DEINE AUFGABE. Gib jede Zeile zurück, in der das Wort „What“ vorkommt. Groß- und Kleinschreibung zählt dabei.

GEGEBENE ZEILEN.
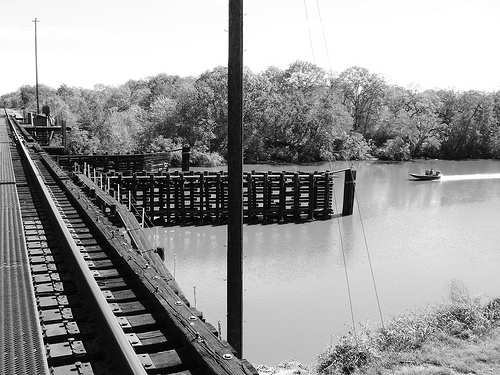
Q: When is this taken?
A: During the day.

...

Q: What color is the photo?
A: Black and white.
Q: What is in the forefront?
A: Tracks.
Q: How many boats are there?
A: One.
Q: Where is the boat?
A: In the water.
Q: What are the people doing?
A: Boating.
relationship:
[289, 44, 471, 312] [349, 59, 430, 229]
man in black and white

LÖSUNG.
Q: What color is the photo?
Q: What is in the forefront?
Q: What are the people doing?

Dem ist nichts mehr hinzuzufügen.